Apparently the answer is "no". There's a database with conditions attached to loans, and the 2009 Standby Agreement (SBA) with Romania had plenty of those, including pension (legislation) reform, reform of Romania's central tax collection agency (ANAF); these were present since the original May 2009 agreement. There were also some very specific conditions like "Eliminate by government ordinance the legal basis of stimulente funds, effective January 1, 2012" (I have no idea exactly what that refers to; that one was added in March 2011, so apparently the SBA was updated then with new conditions.) The entries in this database have some paragraph/article references that probably relate to text of the SBA, which I wasn't able to find just yet.

Actually the IMF has its own ex-post assessment of the (2011) conditionality, which goes like:

Overall, program conditionality was less streamlined than in previous programs and increased over time, notably in the area of structural reforms

And it comes with this comparative graph, in which the 2009 SBA is also plotted, so it definitely wasn't free of conditionality, even if they didn't outline it in their press release:

enter image description here

And the ex-post of the 2013 Romania SBA has an even more interesting graph; Romania (despite the 2009's government/president discourse) eventually accepted even more structural conditions than Greece (which isn't to say that they were necessarily comparable in intensity):

enter image description here

I guess there's a substantial lack of manpower in updating Wikipedia.

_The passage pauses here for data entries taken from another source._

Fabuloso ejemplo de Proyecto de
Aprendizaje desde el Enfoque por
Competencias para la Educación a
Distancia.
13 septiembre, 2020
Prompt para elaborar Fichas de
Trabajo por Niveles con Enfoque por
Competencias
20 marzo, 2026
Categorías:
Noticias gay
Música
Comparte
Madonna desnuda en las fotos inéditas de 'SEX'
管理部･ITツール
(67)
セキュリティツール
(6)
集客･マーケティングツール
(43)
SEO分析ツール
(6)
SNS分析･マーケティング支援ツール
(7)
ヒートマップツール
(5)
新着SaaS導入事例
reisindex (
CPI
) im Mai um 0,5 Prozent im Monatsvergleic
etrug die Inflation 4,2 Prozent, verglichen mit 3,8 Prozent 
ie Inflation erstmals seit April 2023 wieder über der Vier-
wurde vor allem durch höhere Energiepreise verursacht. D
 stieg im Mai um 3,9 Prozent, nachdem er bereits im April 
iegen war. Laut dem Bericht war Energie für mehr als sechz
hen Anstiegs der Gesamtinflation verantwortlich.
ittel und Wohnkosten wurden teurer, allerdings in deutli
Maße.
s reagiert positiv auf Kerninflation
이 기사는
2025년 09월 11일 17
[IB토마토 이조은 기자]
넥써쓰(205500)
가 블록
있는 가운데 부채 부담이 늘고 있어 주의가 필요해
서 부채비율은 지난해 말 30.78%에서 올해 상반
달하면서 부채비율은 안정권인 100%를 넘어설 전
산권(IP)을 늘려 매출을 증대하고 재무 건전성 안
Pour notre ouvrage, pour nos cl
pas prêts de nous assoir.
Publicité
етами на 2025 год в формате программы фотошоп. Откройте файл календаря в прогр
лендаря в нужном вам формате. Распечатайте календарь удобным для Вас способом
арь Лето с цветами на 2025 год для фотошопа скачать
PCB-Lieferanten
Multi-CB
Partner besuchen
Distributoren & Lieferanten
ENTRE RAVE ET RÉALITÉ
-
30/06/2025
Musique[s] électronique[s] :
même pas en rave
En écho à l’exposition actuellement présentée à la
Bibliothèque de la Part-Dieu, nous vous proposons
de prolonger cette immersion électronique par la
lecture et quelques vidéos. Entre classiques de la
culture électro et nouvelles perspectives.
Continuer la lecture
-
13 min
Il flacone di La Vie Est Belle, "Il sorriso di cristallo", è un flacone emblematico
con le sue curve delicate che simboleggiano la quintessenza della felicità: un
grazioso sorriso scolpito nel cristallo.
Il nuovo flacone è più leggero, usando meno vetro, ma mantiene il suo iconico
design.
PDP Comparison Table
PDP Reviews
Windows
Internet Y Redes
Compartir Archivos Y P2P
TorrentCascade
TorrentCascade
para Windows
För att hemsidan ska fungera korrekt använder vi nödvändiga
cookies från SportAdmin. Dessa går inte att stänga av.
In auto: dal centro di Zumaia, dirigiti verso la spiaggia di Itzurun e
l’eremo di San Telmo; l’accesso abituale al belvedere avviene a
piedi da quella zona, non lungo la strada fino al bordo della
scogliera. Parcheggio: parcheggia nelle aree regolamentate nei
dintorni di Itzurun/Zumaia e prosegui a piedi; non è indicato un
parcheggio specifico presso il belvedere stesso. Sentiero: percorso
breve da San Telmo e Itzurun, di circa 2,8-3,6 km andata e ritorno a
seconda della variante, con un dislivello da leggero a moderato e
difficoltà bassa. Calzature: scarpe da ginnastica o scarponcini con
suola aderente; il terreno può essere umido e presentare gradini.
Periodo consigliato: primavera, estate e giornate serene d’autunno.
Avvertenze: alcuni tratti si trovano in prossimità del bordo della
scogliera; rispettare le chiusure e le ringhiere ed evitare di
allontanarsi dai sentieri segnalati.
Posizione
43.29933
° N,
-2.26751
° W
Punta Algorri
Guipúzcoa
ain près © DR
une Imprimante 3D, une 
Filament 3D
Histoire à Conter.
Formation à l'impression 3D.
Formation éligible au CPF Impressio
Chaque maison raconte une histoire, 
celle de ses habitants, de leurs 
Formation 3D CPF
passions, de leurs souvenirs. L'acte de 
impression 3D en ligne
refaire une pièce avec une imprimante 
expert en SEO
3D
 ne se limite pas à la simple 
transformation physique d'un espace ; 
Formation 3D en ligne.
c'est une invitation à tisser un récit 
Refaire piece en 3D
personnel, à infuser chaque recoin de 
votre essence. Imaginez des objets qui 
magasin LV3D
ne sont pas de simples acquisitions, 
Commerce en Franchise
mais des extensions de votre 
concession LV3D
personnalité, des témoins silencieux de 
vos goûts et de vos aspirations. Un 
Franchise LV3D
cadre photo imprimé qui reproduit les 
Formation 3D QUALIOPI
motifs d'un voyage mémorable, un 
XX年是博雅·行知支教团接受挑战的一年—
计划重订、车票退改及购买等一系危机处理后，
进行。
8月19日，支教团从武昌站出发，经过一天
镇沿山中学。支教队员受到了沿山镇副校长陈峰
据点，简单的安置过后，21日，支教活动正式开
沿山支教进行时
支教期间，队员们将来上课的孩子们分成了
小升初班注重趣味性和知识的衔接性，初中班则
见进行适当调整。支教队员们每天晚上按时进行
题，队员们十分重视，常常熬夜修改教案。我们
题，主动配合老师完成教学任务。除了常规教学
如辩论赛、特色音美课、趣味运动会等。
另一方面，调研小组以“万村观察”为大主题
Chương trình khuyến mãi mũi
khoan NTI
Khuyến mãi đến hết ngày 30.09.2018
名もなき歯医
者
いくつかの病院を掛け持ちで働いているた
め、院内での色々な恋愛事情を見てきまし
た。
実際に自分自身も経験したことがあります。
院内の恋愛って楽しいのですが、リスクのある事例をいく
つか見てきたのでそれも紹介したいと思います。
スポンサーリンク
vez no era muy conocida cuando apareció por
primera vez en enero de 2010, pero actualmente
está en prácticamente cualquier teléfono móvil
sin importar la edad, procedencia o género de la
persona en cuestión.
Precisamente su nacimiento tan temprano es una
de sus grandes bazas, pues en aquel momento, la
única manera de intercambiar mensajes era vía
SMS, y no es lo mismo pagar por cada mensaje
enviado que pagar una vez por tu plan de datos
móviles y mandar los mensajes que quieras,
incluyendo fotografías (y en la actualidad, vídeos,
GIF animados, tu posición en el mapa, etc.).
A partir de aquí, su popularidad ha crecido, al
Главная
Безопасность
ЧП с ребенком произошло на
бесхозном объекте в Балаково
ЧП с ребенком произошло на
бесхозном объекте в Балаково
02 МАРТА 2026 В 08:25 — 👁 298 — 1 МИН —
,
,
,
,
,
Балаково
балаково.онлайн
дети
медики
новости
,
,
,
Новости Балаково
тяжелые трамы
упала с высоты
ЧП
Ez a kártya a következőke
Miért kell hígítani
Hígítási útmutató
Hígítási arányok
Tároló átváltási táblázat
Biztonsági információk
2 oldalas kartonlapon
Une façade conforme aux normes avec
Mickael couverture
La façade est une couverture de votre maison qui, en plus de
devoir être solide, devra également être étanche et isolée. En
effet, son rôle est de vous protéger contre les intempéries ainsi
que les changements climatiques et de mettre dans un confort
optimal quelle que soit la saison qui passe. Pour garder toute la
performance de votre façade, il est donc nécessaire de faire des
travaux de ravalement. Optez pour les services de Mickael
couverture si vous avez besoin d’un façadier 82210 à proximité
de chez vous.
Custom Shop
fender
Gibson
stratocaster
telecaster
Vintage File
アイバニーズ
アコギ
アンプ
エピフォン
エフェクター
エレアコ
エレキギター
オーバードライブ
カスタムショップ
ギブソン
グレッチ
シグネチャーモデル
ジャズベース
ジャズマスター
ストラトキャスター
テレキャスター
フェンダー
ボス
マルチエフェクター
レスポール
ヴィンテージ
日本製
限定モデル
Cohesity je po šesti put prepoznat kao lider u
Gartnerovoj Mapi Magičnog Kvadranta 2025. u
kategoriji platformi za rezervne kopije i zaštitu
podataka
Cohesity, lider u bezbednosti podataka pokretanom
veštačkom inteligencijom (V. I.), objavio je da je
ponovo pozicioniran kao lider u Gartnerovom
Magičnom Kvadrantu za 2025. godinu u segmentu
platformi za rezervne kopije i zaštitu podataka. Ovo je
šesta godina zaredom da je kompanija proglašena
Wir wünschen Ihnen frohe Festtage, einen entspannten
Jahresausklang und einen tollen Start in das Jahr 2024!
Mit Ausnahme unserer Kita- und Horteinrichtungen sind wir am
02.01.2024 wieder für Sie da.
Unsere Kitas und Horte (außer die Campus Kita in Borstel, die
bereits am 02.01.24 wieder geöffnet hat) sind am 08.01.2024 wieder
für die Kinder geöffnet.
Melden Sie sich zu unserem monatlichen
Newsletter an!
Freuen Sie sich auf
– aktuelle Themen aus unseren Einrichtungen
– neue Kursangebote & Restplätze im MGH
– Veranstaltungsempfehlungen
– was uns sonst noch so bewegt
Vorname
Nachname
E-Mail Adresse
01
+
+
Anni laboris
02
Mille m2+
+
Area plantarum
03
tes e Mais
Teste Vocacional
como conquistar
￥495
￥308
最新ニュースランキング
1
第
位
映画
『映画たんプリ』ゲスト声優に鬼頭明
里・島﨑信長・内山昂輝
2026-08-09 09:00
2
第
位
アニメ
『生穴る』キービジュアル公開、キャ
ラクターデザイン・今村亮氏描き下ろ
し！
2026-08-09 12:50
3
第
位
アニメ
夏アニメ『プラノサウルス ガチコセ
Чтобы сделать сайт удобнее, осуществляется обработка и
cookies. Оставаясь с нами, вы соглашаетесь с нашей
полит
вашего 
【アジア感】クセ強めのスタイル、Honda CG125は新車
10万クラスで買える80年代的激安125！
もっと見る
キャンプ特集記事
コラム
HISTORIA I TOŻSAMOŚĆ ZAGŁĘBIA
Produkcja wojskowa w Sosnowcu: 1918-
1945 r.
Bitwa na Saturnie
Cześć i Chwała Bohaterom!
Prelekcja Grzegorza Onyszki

  • +1. I would promote the answer to a simple "no". I remember that over the years local media covered IMF visits and agreements. Each time some politicians complained about the "draconian" conditions of these agreements.
    – Alexei
    Commented Jul 29, 2018 at 19:06
  • @Alexei: a bit of searching found a 2010 story in English along the lines you mention, but I am a bit skeptical of the source's neutrality marxist.com/strikes-protest-against-austerity-in-romania.htm Maybe it was covered in other English publications, but I didn't notice it. Commented Jul 29, 2018 at 19:11
  • 2
    check this article: Rising public spending on wages and pensions in 2008 and 2009 was one of the main causes of huge budgetary constraints of Romania during the financial crisis, which ultimately led to the EUR 20 billion salvage-loan (..) 2009 (IMF, the European Commission and the World Bank) and to public wages’ cut by 25 percent in 2010.